Metroid Prime Hunters: First Hunt (Nintendo/NST, US first impressions)
European release: First Hunt demo will be available at launch, full game TBC
This one just about makes it into the "Stuff That's Finished" category, as long as we're clear that we're referring to the First Hunt demo that comes bundled with the DS itself, and not the full version - about which we don't really know a great deal. First Hunt, though, is a fairly enjoyable little bundled trinket, and kept us amused for quite a few hours - even on our own. It's split between single-player training tasks and wireless multiplayer. The training involves a bit of light platforming, a lot of shooting, and rolling Samus in morph ball form around a course against the clock - and while the former tasks more or less convince you that this sort of first-person action game can work on the DS (and look bloody lovely into the bargain), the latter demonstrates the physicality of the 3D environment rather concisely and throws down a gauntlet that you'd have to say is squarely aimed at SEGA and its Monkey Ball making fellows in the department formerly known as Amusement Vision.
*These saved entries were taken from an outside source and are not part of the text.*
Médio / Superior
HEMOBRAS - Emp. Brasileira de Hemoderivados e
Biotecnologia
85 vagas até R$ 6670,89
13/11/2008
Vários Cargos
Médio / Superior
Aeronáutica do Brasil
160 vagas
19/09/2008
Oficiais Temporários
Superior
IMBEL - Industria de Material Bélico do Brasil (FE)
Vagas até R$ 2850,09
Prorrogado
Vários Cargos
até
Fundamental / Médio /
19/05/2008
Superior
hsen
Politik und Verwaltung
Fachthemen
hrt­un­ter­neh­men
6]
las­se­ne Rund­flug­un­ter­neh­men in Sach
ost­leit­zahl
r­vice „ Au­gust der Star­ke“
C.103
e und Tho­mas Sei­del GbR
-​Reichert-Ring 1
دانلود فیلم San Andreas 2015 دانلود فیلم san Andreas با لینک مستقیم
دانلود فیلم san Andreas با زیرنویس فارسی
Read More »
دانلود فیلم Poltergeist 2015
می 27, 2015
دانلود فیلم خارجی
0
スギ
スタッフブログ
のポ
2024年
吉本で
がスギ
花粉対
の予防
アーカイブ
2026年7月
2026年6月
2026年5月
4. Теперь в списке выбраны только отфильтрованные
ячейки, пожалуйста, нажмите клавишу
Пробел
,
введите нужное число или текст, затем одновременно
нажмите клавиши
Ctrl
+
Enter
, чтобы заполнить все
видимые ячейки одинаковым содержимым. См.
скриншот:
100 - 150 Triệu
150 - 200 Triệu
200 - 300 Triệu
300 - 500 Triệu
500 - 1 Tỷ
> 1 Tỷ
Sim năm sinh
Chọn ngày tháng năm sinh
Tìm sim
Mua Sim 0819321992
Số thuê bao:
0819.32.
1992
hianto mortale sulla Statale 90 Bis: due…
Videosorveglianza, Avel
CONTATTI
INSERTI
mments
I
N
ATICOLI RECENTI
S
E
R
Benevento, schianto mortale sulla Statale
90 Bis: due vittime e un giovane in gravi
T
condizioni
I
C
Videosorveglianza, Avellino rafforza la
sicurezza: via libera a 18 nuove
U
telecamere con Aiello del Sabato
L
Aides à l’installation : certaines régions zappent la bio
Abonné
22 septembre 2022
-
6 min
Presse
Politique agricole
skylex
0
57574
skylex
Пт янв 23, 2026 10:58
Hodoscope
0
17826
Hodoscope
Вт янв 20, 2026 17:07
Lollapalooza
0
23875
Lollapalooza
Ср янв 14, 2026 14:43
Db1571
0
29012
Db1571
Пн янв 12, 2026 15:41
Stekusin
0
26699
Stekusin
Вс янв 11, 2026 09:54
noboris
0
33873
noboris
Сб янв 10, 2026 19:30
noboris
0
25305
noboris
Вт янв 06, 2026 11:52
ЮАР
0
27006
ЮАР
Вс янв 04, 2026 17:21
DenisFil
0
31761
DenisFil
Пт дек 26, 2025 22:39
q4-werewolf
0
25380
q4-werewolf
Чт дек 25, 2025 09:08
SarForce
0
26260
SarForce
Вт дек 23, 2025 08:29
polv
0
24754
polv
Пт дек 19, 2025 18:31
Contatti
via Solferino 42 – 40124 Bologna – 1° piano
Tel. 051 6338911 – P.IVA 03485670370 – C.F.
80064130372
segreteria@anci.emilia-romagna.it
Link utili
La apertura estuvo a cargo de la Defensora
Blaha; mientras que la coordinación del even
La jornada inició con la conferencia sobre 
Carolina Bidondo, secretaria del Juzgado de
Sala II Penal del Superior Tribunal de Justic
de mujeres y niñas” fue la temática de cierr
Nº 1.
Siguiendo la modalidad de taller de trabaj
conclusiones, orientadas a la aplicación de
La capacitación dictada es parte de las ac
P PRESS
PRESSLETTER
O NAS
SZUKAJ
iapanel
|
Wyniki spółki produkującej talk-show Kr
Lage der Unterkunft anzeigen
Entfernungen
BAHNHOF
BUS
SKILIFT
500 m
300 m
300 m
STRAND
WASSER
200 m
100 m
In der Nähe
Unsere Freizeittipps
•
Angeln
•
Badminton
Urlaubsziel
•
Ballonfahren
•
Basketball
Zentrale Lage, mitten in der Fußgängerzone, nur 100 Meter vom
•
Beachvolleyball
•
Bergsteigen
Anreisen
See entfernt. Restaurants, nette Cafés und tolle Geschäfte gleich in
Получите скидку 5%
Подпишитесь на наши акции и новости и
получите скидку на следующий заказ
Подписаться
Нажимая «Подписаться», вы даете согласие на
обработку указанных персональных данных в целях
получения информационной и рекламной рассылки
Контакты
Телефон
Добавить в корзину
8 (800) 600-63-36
Or at least that's how we'd interpret it. The multiplayer side of things, meanwhile, will keep you going for quite a while - it consists of three deathmatch levels geared towards between two and four players, and the wireless implementation is as flawless as the action has the potential to be engrossing. We still wait to be completely convinced by Metroid Prime Hunters, but it's clear Nintendo's keen to get this one right, as evidenced by the change in control schemes between E3 and launch and the platform holder's reluctance to send the full game out until it's completely ready. As a freebie to play when you're not hunting stars or riding unicycles, though, you can't really argue with First Hunt.